You get the idea. Most of those cards mesh well with whatever strategy ends up being employed and they won’t upset too many things in terms of prices. It’s interesting to try and pick out how you would construct an entire deck worth of rares and saucy uncommons (I gave up and didn’t do all 28 rares, but I put the important ones) rather than just try and guess one big mythic or rare. This way we can look at cards less likely to get reprinted and evaluate their upside. Eldrazi Displacer is pretty new to be in a flicker deck and Great Whale is on the Reserved List but those could both have some upside, for example. Predicting they might put Deadeye Navigator (I don’t think they would because people complain about it too much) is cool, but predicting Eldrazi Displacer has upside if they do is cooler. Next week I’ll take everything we came up with today into account when I look at the next color combination on the wiki. Until then!

6 thoughts on “What’s in a Deck?”

  1. I have about 60 copies of Magus of the Wheel in my spec binder, I picked most of them up for around 2.12 each. I know the buy list has been going up steadily, but rubiomagic on ebay still has 90+ copies at 2.99 each shipped. I have noticed lately rubiomagic only sells 4 of 5 copies each week. I expect a price correction but it could take awhile.

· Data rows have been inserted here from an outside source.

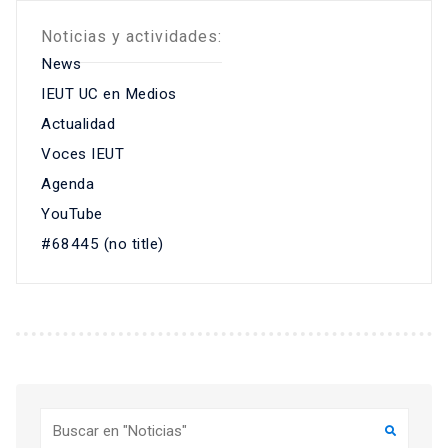
Noticias y actividades:
News
IEUT UC en Medios
Actualidad
Voces IEUT
Agenda
YouTube
#68445 (no title)
Buscar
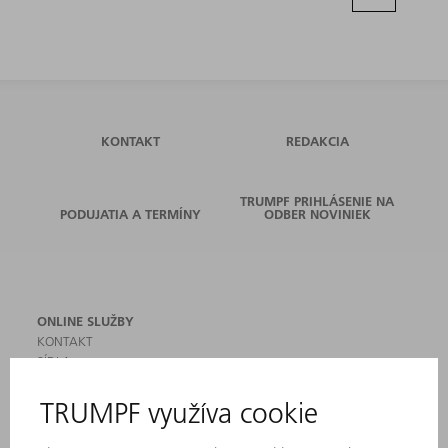
KONTAKT
REDAKCIA
TRUMPF PRIHLÁSENIE NA
PODUJATIA A TERMÍNY
ODBER NOVINIEK
ONLINE SLUŽBY
KONTAKT
SÍDLA
PODUJATIA A TERMÍNY
PRIHLÁSENIE NA ODBER NOVINIEK
KARTA BEZPEČNOSTNÝCH ÚDAJOV
PRODUKTY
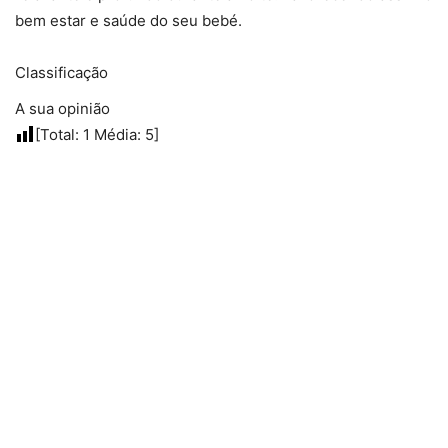
bem estar e saúde do seu bebé.
Classificação
A sua opinião
[Total:
1
Média:
5
]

    1. That is a great observation. I hadn’t noticed the card but if you think things will happen soon, I agree that the card is unique and useful and your analysis is spot-on

  2. Thanks for these articles. They are great thought exercises, even if some predictions don’t pan out. I enjoy putting my “Wizards” cap on and trying to think like they do when speculating on upcoming product. Speaking of which…

    Selesnya… I feel like Wizards would WANT to reprint Aura Shards but I’m skeptical that they do… Most players on the other side of the board hate that card and feel like it is “unfair” that a bunch of my tokens can wipe out their broken-as-hell artifact ramp and pillow forts before they get a chance to go off on me. Obviously I think its pretty fair… Since Selesnya chooses tokens/creatures over artifacts and pillow-fort enchantments most of the time.

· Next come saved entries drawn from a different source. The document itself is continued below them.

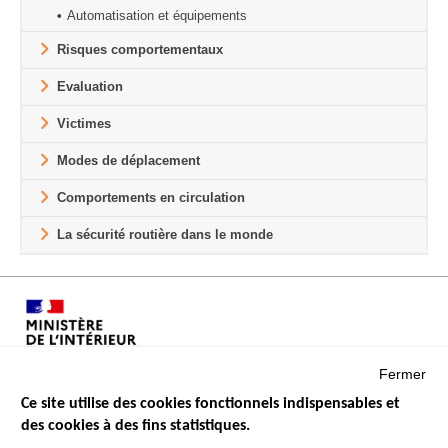
Automatisation et équipements
Risques comportementaux
Evaluation
Victimes
Modes de déplacement
Comportements en circulation
La sécurité routière dans le monde
Fermer
Ce site utilise des cookies fonctionnels indispensables et
des cookies à des fins statistiques.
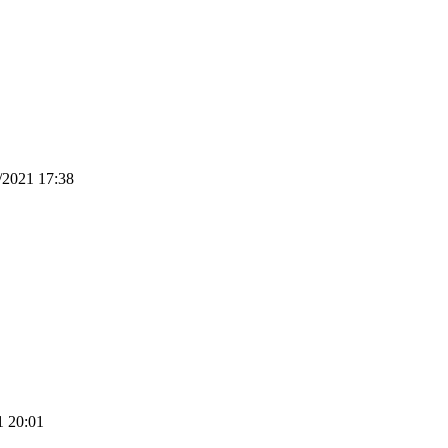
/2021 17:38
1 20:01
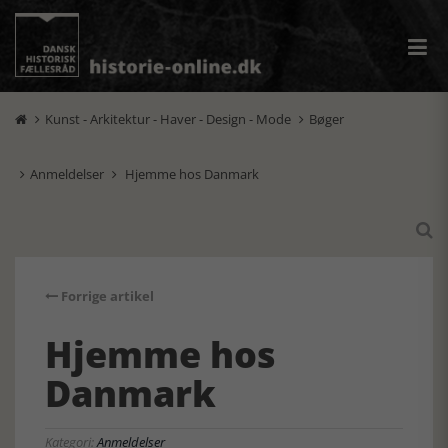
Kunst - Arkitektur - Haver - Design - Mode
Bøger


Anmeldelser
Hjemme hos Danmark



Forrige artikel
Hjemme hos
Danmark
Kategori:
Anmeldelser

    I feel like Wizards has a choice of either reprinting Mirari’s Wake or Aura Shards, but not both in the same deck. How likely do you think it would be that Aura Shards gets passed over due to silly players that like to have 5 artifacts and 3 enchantments on the board by turn 5 crying every time I cast Aura Shards then spit out some tokens? How much does “player politics” and the “feel bads” affect reprint prices?

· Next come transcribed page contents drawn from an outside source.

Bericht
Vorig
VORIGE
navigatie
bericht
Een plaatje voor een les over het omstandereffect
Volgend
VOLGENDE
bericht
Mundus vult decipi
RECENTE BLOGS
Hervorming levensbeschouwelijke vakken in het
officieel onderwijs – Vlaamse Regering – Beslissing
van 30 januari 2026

    As a Selesnya player I think Aura Shards is fair as hell and should be reprinted (Tokens NEED upside to be good!) But after talking to some other people that don’t play Selesnya… I feel like this card might get passed over for something less hated and “safe”… like Mirari’s Wake or Eladamri’s Call. And they can’t reprint ALL of them (right?)… so what would be your “most likely” pick out of the 3?

    TL;DR: There can be only ONE (selesnya staple reprint): (1) Aura Shards (2) Mirari’s Wake (3) Eladamri’s Call… Which one gets reprinted and why/why not?

    1. Aura Shards was already in a Commander Precon, so I feel like it’s an OK reprint. Wake is fine – Call doesn’t feel like it’s something they’d do. I don’t have data, just a feeling. I don’t feel like Eladamri’s Call fits what they try to do with these decks.

  3. I agree blue/white going to be flicker but I believe the second theme is going to be enchantments with cards like
    Reprint Commander
    -Hanna, Ship’s Navigator
    Rares
    -Enchanted Evening
    – Ward of Bones
    Bulk Rares
    -Aura Thief
    – Cantivore
    – Soul Sculptor
    being reprinted instead birds. But then again UG Simic had a snake theme.
    Kind of wish they could reprint Replenish

    1. Replenish is on the Reserved List. I considered then ruled out enchantments just because they just did that literally last set with Daxos, but nothing would surprise me.